*TASK TO CARRY OUT*:
Starting with the line below that holds "Gouramis & Sharks" and stopping after the line that holds "nipples, are common in pregnancy.", transcribe the lines exactly, leaving out all pictures.

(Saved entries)
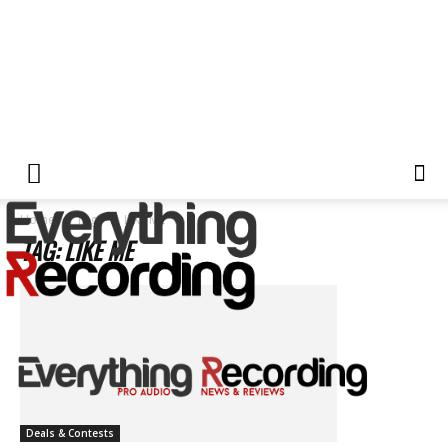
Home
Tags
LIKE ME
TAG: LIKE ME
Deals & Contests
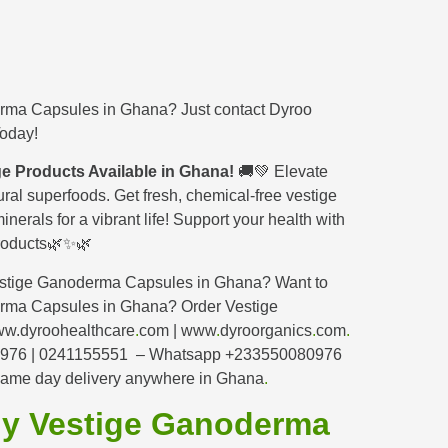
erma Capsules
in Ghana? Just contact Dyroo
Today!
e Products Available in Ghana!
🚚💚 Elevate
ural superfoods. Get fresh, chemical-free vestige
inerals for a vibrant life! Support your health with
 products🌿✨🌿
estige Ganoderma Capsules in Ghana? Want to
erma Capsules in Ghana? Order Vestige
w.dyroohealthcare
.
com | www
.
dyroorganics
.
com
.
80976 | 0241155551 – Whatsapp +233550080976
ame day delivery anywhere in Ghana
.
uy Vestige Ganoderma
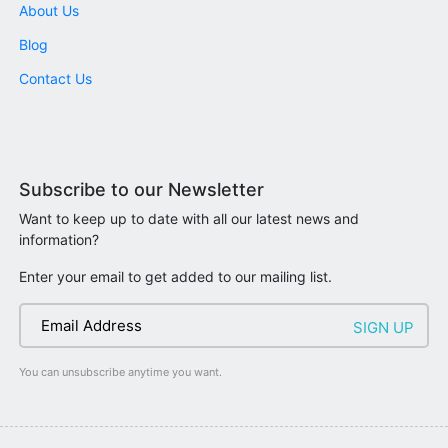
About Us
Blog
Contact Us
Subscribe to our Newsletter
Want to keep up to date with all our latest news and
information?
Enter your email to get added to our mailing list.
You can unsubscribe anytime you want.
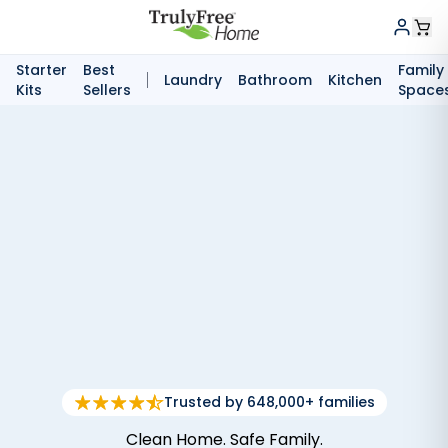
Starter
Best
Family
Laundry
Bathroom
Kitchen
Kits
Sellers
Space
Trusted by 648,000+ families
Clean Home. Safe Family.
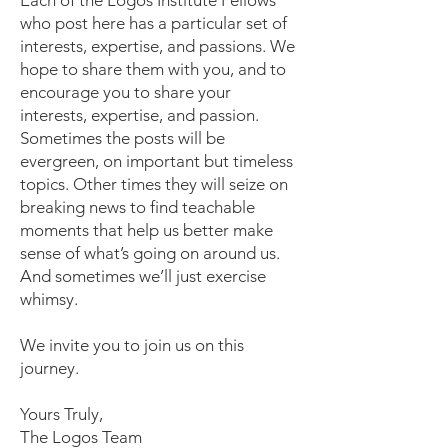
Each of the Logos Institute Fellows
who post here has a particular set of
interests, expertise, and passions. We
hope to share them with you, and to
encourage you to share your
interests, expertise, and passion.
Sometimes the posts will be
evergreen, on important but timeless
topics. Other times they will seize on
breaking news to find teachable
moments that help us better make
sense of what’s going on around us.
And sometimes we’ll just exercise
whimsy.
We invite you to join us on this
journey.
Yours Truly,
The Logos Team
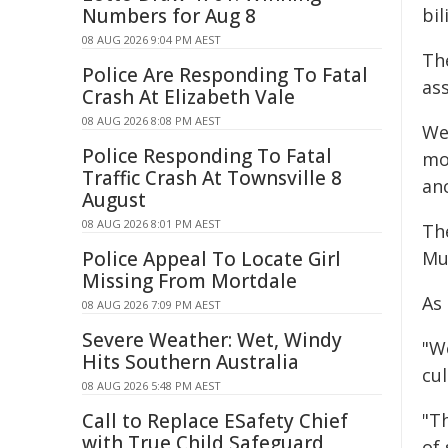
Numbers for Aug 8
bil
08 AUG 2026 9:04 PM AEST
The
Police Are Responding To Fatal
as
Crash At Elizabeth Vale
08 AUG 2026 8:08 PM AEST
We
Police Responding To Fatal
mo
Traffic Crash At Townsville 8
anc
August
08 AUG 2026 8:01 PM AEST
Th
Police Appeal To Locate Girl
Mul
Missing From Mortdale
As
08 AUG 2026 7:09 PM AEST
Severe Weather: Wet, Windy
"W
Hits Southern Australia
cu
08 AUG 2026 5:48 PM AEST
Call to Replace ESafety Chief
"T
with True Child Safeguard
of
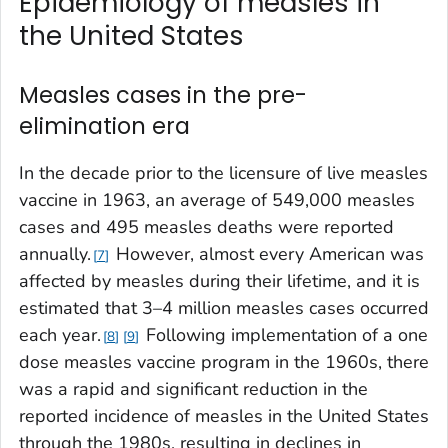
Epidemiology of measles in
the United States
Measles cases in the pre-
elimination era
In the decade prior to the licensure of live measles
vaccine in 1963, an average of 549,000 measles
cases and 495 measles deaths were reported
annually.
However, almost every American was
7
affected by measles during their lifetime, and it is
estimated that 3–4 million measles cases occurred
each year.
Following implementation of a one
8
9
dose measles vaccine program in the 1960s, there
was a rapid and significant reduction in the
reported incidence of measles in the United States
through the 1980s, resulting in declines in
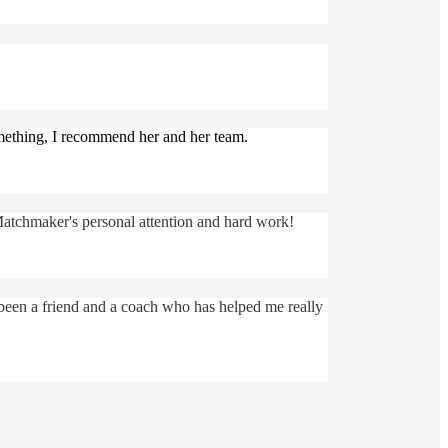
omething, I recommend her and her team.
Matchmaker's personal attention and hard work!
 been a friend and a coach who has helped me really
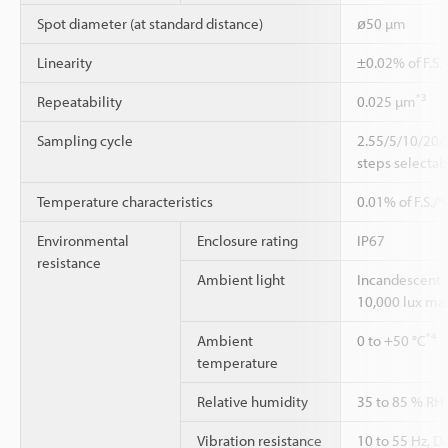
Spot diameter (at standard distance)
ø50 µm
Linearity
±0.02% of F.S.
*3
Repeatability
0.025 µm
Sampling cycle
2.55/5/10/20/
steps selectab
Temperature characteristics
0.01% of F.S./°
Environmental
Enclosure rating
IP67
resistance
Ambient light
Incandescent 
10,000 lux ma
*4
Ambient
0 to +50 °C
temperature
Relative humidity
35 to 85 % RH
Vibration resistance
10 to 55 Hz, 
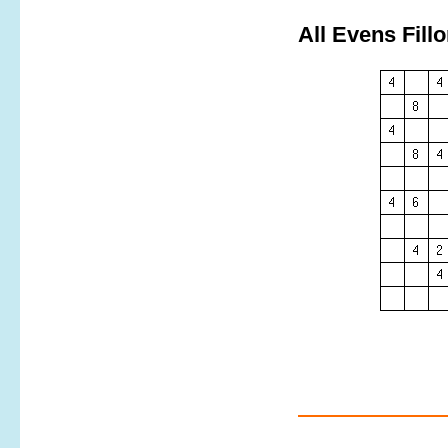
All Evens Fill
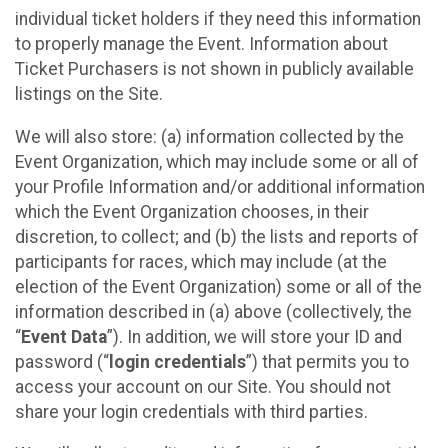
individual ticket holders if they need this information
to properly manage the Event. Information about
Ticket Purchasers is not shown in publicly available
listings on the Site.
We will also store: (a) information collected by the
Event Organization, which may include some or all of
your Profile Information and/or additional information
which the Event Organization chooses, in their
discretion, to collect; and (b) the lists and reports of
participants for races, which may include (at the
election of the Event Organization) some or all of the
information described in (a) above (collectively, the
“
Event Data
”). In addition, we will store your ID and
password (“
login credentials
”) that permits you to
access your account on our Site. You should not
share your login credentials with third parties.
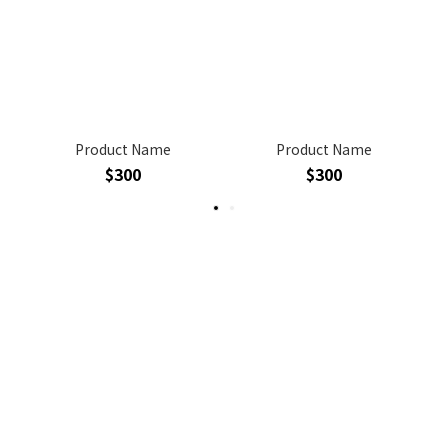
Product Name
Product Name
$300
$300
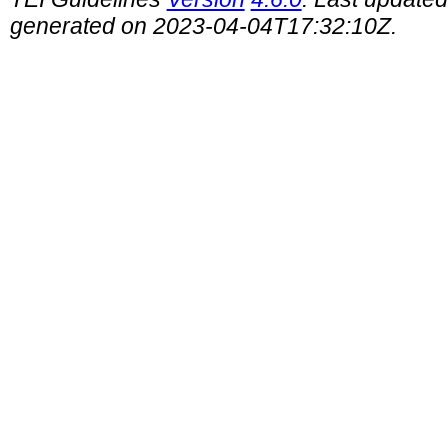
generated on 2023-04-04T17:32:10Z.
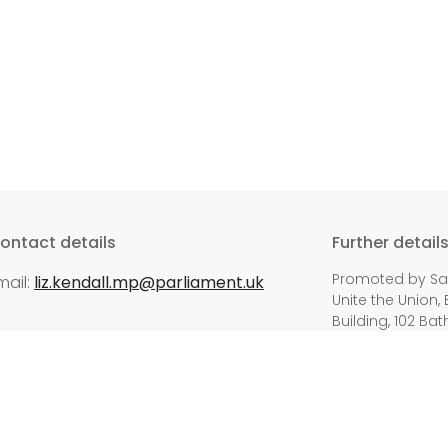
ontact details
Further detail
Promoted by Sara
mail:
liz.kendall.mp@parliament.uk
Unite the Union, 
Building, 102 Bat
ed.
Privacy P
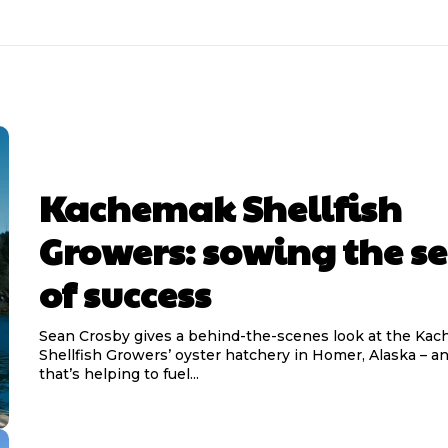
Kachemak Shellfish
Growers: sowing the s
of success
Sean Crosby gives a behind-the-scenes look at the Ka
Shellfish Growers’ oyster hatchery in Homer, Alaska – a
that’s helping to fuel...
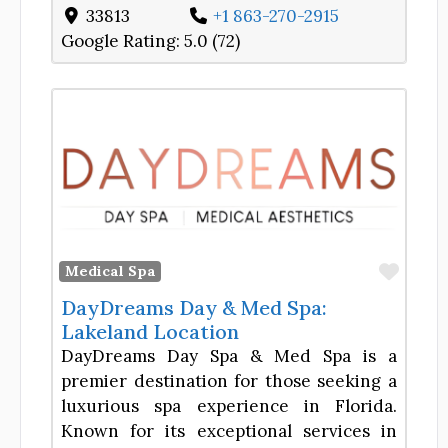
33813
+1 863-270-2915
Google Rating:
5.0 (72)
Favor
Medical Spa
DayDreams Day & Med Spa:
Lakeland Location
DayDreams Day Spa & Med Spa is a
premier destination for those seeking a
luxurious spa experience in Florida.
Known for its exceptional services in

==

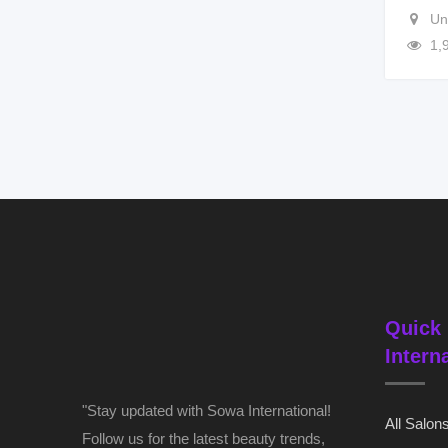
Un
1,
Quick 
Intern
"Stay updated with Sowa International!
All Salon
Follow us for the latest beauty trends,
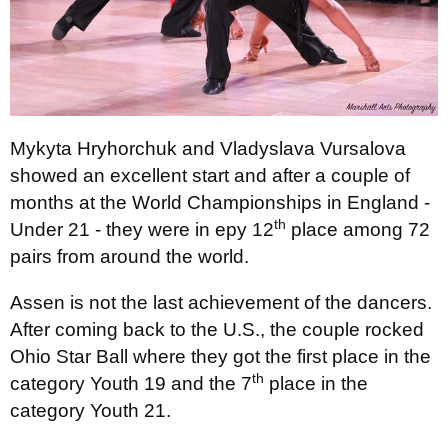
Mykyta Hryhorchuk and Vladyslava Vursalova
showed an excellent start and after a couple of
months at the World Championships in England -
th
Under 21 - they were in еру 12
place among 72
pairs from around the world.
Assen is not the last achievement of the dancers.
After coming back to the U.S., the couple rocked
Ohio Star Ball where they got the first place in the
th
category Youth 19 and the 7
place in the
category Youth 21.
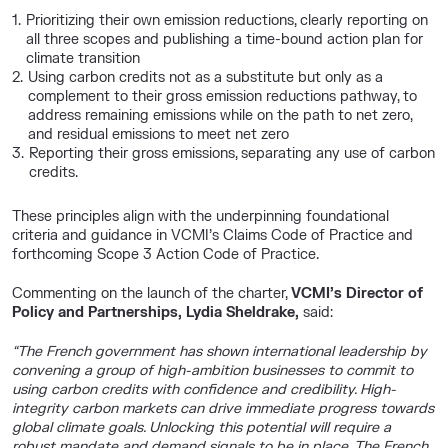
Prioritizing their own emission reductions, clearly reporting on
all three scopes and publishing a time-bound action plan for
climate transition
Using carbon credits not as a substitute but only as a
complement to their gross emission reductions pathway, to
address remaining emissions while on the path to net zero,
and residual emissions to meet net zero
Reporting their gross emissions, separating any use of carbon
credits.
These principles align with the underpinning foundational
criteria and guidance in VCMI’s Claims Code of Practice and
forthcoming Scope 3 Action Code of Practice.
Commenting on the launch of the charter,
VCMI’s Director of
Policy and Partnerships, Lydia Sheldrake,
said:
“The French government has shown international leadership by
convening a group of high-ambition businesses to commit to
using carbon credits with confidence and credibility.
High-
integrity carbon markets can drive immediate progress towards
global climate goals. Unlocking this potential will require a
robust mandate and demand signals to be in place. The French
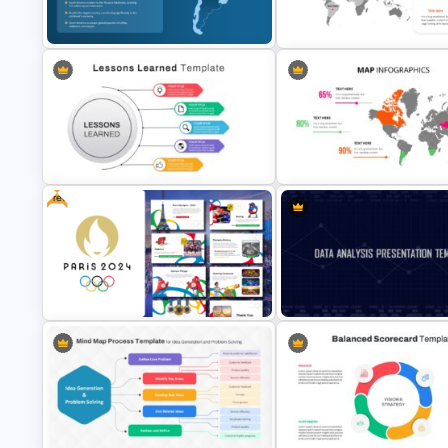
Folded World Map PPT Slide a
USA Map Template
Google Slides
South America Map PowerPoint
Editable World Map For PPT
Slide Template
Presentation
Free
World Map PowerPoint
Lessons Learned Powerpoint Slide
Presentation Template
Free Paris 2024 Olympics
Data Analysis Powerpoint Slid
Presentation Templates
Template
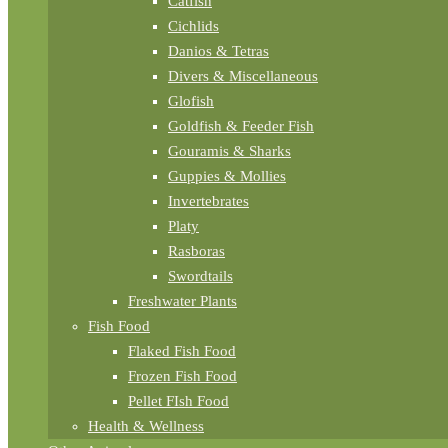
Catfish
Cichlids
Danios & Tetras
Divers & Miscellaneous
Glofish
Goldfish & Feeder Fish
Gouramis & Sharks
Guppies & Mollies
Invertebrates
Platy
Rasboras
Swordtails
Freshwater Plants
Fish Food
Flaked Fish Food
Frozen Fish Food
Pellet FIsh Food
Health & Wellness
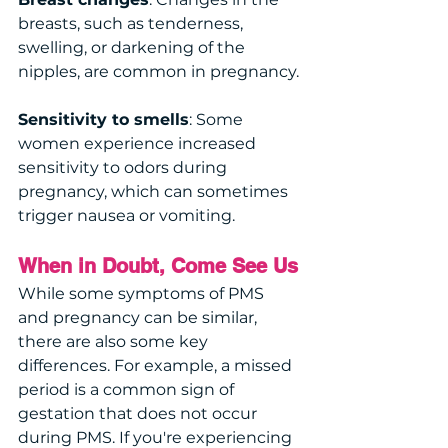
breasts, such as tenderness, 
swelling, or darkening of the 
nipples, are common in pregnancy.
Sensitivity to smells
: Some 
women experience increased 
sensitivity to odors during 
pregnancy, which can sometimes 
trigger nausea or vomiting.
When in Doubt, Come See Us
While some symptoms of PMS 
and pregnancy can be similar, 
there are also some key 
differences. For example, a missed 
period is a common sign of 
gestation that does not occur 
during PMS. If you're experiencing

*EXERCISE OUTPUT*:
Gouramis & Sharks
Guppies & Mollies
Invertebrates
Platy
Rasboras
Swordtails
Freshwater Plants
Fish Food
Flaked Fish Food
Frozen Fish Food
Pellet FIsh Food
Health & Wellness
breasts, such as tenderness, 
swelling, or darkening of the 
nipples, are common in pregnancy.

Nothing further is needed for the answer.